§ **PROBLEM TO SOLVE**: Swap "Completed example for reference" for "Sample entry" wherever it occurs in the listing below, and reproduce the listing otherwise unchanged, leaving out the pictures.

§ **DATA SECTION**:
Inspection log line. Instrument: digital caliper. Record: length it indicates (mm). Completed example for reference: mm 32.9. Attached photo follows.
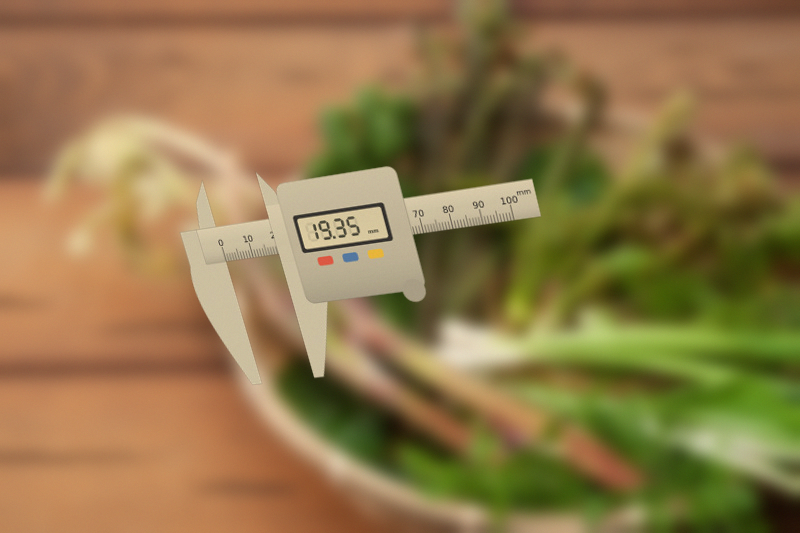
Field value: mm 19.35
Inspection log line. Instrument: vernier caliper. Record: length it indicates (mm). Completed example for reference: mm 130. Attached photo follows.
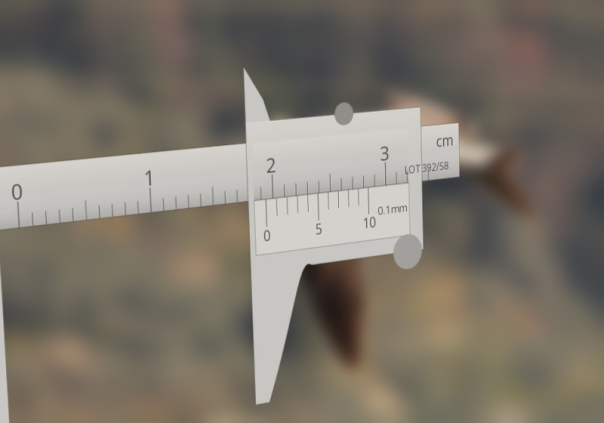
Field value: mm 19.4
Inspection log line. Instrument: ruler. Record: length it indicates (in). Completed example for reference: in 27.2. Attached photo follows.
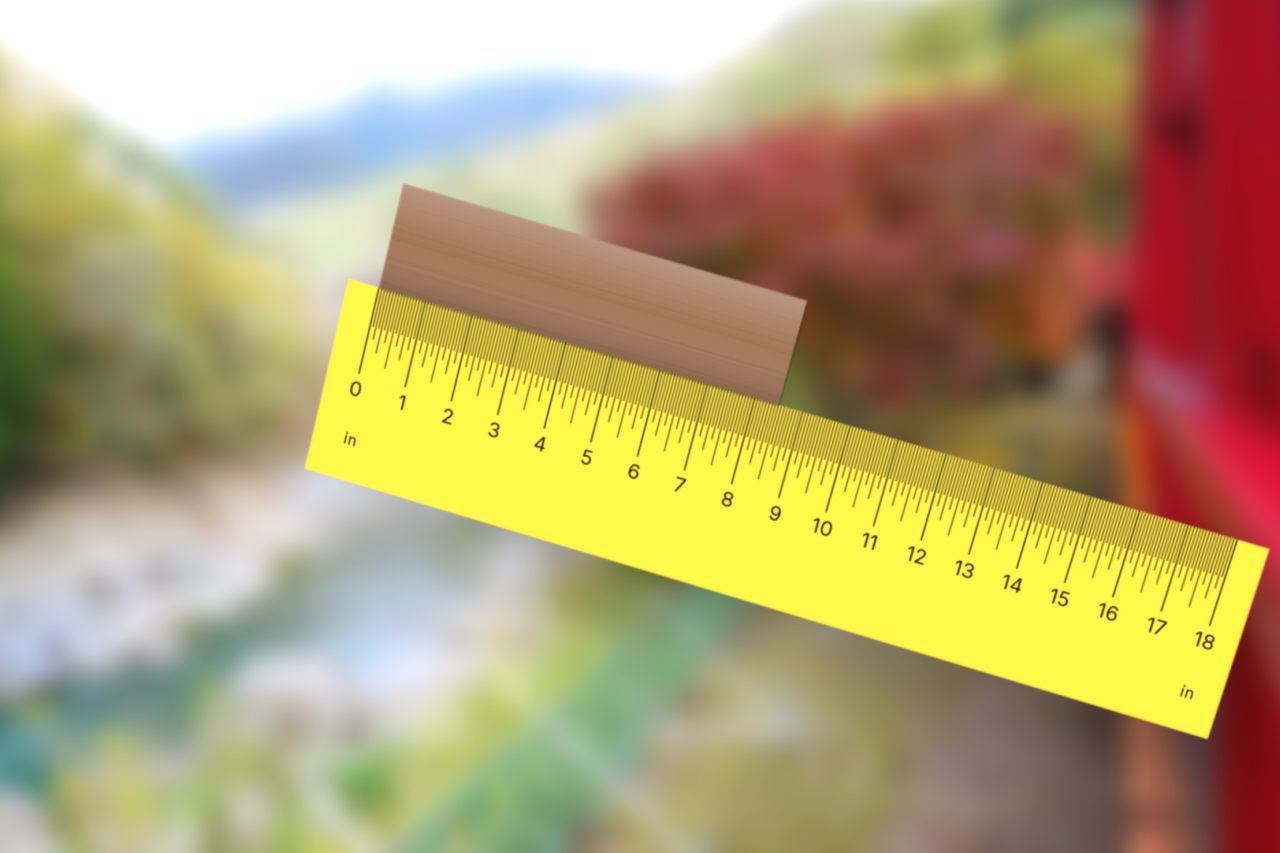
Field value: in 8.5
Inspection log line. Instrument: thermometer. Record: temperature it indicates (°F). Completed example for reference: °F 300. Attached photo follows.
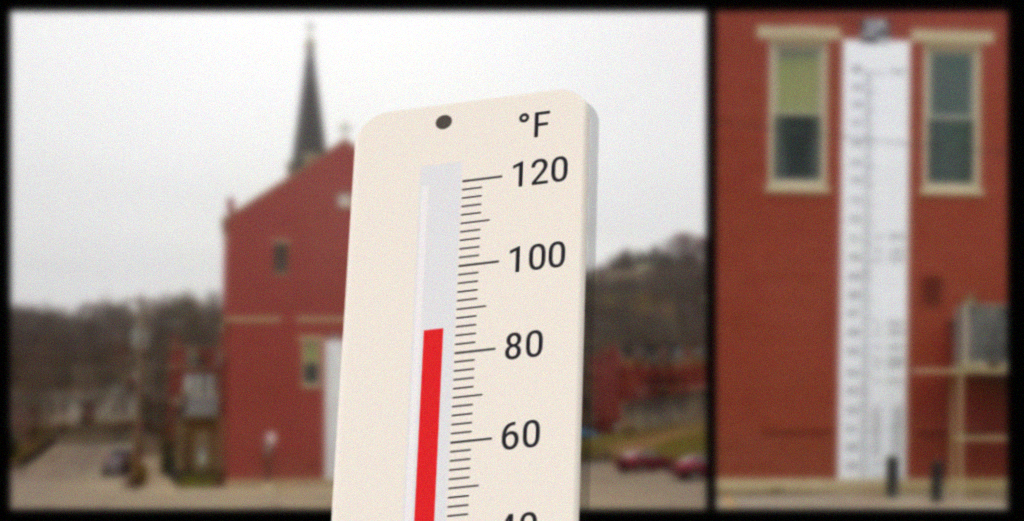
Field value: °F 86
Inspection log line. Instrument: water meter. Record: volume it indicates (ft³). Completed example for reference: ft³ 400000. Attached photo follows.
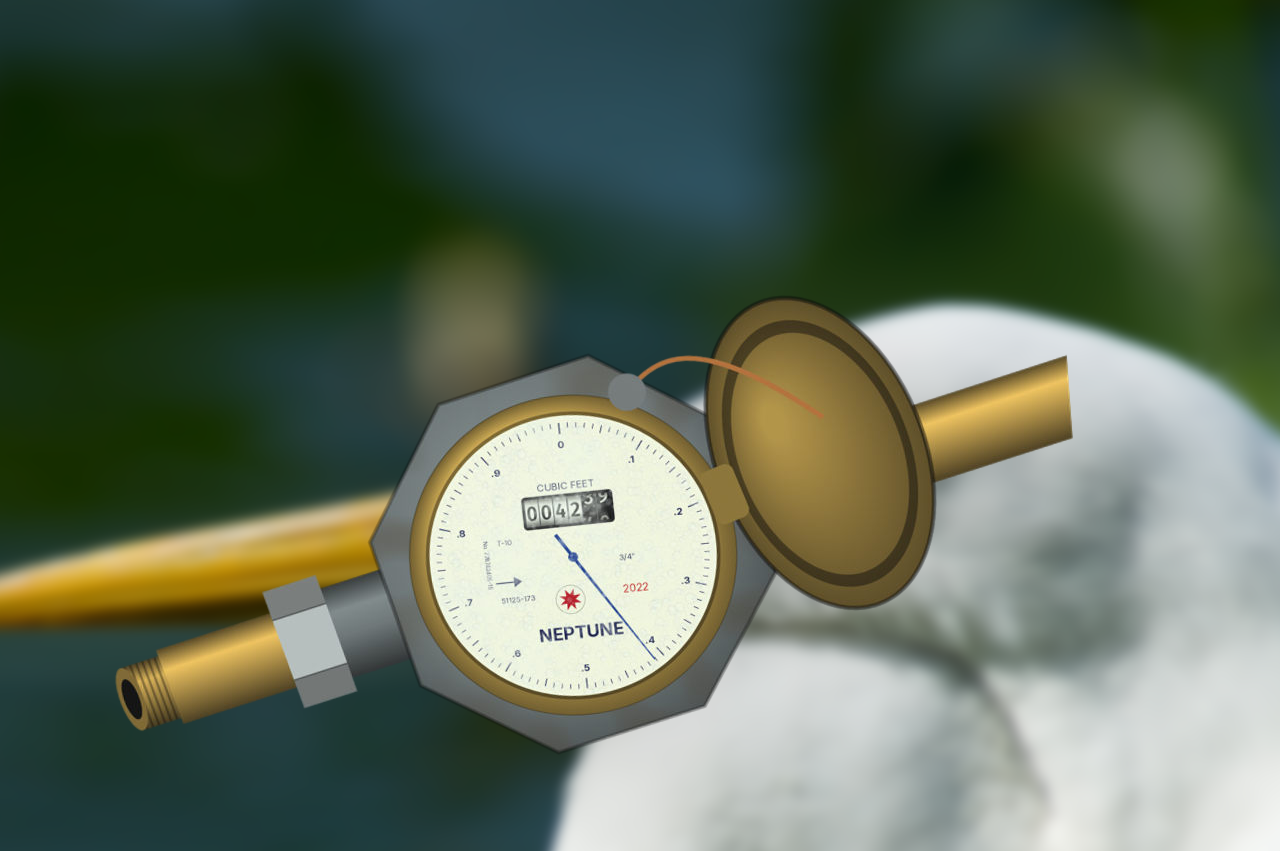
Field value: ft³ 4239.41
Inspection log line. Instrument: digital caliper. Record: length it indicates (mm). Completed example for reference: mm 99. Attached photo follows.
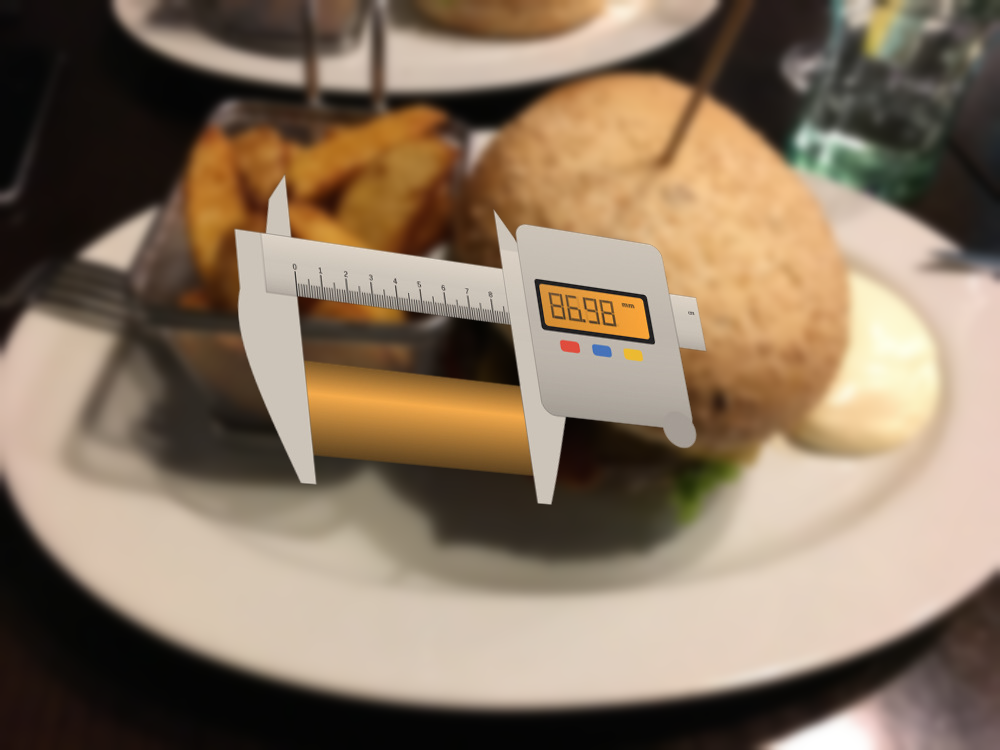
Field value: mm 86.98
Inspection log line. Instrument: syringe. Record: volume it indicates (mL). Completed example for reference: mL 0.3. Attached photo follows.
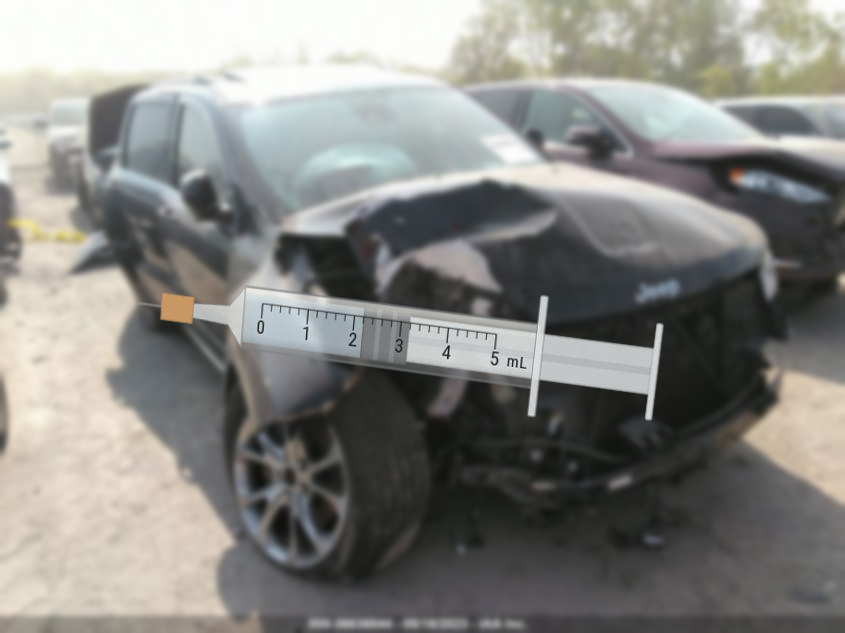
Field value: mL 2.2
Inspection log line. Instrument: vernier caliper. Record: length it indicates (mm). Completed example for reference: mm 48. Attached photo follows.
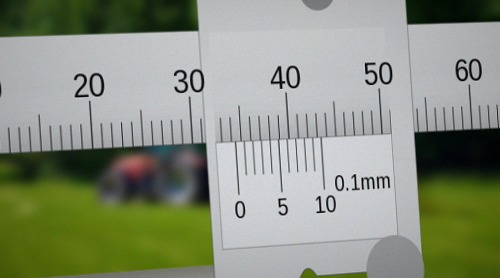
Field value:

§ **SOLUTION TO THIS EXERCISE**:
Inspection log line. Instrument: digital caliper. Record: length it indicates (mm). Sample entry: mm 32.9. Attached photo follows.
Field value: mm 19.35
Inspection log line. Instrument: vernier caliper. Record: length it indicates (mm). Sample entry: mm 130. Attached photo follows.
Field value: mm 19.4
Inspection log line. Instrument: ruler. Record: length it indicates (in). Sample entry: in 27.2. Attached photo follows.
Field value: in 8.5
Inspection log line. Instrument: thermometer. Record: temperature it indicates (°F). Sample entry: °F 300. Attached photo follows.
Field value: °F 86
Inspection log line. Instrument: water meter. Record: volume it indicates (ft³). Sample entry: ft³ 400000. Attached photo follows.
Field value: ft³ 4239.41
Inspection log line. Instrument: digital caliper. Record: length it indicates (mm). Sample entry: mm 99. Attached photo follows.
Field value: mm 86.98
Inspection log line. Instrument: syringe. Record: volume it indicates (mL). Sample entry: mL 0.3. Attached photo follows.
Field value: mL 2.2
Inspection log line. Instrument: vernier caliper. Record: length it indicates (mm). Sample entry: mm 48. Attached photo follows.
Field value:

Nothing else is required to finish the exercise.